Task statement: Copy the records below character for character.

Task input:
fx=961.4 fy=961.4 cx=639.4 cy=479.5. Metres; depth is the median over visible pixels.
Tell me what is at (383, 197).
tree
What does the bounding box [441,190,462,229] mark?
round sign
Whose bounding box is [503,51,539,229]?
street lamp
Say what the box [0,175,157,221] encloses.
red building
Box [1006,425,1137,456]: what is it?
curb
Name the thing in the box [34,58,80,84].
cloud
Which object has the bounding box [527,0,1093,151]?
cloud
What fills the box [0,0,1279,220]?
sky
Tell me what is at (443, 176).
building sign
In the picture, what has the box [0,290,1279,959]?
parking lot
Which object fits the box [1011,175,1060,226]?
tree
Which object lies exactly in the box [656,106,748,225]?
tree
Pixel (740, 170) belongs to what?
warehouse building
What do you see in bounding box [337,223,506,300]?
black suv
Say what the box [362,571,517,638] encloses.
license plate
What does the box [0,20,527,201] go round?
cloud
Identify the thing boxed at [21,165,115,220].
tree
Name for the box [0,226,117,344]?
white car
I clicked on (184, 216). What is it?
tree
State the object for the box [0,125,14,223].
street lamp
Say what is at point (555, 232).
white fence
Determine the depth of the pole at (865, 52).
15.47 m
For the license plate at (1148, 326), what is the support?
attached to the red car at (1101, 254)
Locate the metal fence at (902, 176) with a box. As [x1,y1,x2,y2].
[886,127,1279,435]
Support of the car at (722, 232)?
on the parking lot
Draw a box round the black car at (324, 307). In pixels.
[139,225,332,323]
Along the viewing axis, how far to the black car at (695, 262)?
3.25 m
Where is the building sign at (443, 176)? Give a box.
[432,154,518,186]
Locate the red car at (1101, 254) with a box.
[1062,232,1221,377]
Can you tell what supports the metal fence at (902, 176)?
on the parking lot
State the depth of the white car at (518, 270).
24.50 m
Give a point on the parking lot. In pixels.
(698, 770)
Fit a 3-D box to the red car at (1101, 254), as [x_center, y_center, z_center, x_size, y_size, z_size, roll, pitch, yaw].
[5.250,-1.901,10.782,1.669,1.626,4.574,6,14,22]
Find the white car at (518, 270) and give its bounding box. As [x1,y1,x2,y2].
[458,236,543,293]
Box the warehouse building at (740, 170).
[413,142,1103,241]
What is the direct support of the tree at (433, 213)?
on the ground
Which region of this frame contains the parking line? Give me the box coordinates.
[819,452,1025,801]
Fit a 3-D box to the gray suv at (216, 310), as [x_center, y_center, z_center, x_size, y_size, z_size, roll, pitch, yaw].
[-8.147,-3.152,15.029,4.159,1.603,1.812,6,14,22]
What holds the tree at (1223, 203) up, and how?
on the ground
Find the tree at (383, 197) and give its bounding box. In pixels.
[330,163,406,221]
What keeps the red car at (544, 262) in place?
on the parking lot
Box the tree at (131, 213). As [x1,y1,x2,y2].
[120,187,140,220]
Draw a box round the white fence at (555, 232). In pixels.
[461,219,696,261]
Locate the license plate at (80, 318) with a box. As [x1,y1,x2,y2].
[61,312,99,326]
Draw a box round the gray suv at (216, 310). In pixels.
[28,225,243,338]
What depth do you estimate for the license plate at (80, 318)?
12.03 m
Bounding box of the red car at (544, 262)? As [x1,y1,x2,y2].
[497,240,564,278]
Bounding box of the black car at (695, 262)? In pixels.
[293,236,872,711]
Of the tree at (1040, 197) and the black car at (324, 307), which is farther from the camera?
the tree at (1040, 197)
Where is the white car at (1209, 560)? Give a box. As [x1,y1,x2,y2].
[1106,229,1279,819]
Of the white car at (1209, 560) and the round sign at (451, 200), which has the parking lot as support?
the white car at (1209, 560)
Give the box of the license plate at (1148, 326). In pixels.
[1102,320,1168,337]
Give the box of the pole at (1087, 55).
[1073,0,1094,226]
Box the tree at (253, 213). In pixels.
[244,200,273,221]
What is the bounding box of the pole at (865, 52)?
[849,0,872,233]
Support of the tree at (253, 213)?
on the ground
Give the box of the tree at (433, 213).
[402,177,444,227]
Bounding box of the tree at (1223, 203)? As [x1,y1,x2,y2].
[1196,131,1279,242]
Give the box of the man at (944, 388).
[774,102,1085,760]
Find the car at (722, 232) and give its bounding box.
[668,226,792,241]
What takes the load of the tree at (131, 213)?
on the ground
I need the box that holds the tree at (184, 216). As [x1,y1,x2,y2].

Exercise answer:
fx=961.4 fy=961.4 cx=639.4 cy=479.5. Metres; depth is the median over visible pixels.
Tell me what is at (383, 197).
tree
What does the bounding box [441,190,462,229] mark?
round sign
Whose bounding box is [503,51,539,229]?
street lamp
Say what the box [0,175,157,221] encloses.
red building
Box [1006,425,1137,456]: what is it?
curb
Name the thing in the box [34,58,80,84].
cloud
Which object has the bounding box [527,0,1093,151]?
cloud
What fills the box [0,0,1279,220]?
sky
Tell me what is at (443, 176).
building sign
In the picture, what has the box [0,290,1279,959]?
parking lot
Which object fits the box [1011,175,1060,226]?
tree
Which object lies exactly in the box [656,106,748,225]?
tree
Pixel (740, 170) belongs to what?
warehouse building
What do you see in bounding box [337,223,506,300]?
black suv
Say what the box [362,571,517,638] encloses.
license plate
What does the box [0,20,527,201] go round?
cloud
Identify the thing boxed at [21,165,115,220].
tree
Name for the box [0,226,117,344]?
white car
I clicked on (184, 216). What is it?
tree
State the object for the box [0,125,14,223].
street lamp
Say what is at point (555, 232).
white fence
Determine the depth of the pole at (865, 52).
15.47 m
For the license plate at (1148, 326), what is the support?
attached to the red car at (1101, 254)
Locate the metal fence at (902, 176) with a box. As [x1,y1,x2,y2].
[886,127,1279,435]
Support of the car at (722, 232)?
on the parking lot
Draw a box round the black car at (324, 307). In pixels.
[139,225,332,323]
Along the viewing axis, how far to the black car at (695, 262)?
3.25 m
Where is the building sign at (443, 176)? Give a box.
[432,154,518,186]
Locate the red car at (1101, 254) with a box.
[1062,232,1221,377]
Can you tell what supports the metal fence at (902, 176)?
on the parking lot
State the depth of the white car at (518, 270).
24.50 m
Give a point on the parking lot. In pixels.
(698, 770)
Fit a 3-D box to the red car at (1101, 254), as [x_center, y_center, z_center, x_size, y_size, z_size, roll, pitch, yaw].
[5.250,-1.901,10.782,1.669,1.626,4.574,6,14,22]
Find the white car at (518, 270) and give its bounding box. As [x1,y1,x2,y2].
[458,236,543,293]
Box the warehouse building at (740, 170).
[413,142,1103,241]
What is the direct support of the tree at (433, 213)?
on the ground
Which region of this frame contains the parking line? Give me the box coordinates.
[819,452,1025,801]
Fit a 3-D box to the gray suv at (216, 310), as [x_center, y_center, z_center, x_size, y_size, z_size, roll, pitch, yaw].
[-8.147,-3.152,15.029,4.159,1.603,1.812,6,14,22]
What holds the tree at (1223, 203) up, and how?
on the ground
Find the tree at (383, 197) and give its bounding box. In pixels.
[330,163,406,221]
What keeps the red car at (544, 262) in place?
on the parking lot
Box the tree at (131, 213). As [x1,y1,x2,y2].
[120,187,140,220]
Draw a box round the white fence at (555, 232). In pixels.
[461,219,696,261]
Locate the license plate at (80, 318) with a box. As [x1,y1,x2,y2].
[61,312,99,326]
Draw a box round the gray suv at (216, 310). In pixels.
[28,225,243,338]
What depth do you estimate for the license plate at (80, 318)?
12.03 m
Bounding box of the red car at (544, 262)? As [x1,y1,x2,y2].
[497,240,564,278]
Bounding box of the black car at (695, 262)? In pixels.
[293,236,872,711]
Of the tree at (1040, 197) and the black car at (324, 307), which is farther from the camera?
the tree at (1040, 197)
Where is the white car at (1209, 560)? Give a box. As [x1,y1,x2,y2].
[1106,229,1279,819]
Of the white car at (1209, 560) and the round sign at (451, 200), which has the parking lot as support?
the white car at (1209, 560)
Give the box of the license plate at (1148, 326). In pixels.
[1102,320,1168,337]
Give the box of the pole at (1087, 55).
[1073,0,1094,226]
Box the tree at (253, 213). In pixels.
[244,200,273,221]
What is the bounding box of the pole at (865, 52)?
[849,0,872,233]
Support of the tree at (253, 213)?
on the ground
Give the box of the tree at (433, 213).
[402,177,444,227]
Bounding box of the tree at (1223, 203)? As [x1,y1,x2,y2].
[1196,131,1279,242]
Give the box of the man at (944, 388).
[774,102,1085,760]
Find the car at (722, 232) and give its bounding box.
[668,226,792,241]
What takes the load of the tree at (131, 213)?
on the ground
I need the box that holds the tree at (184, 216). As [x1,y1,x2,y2].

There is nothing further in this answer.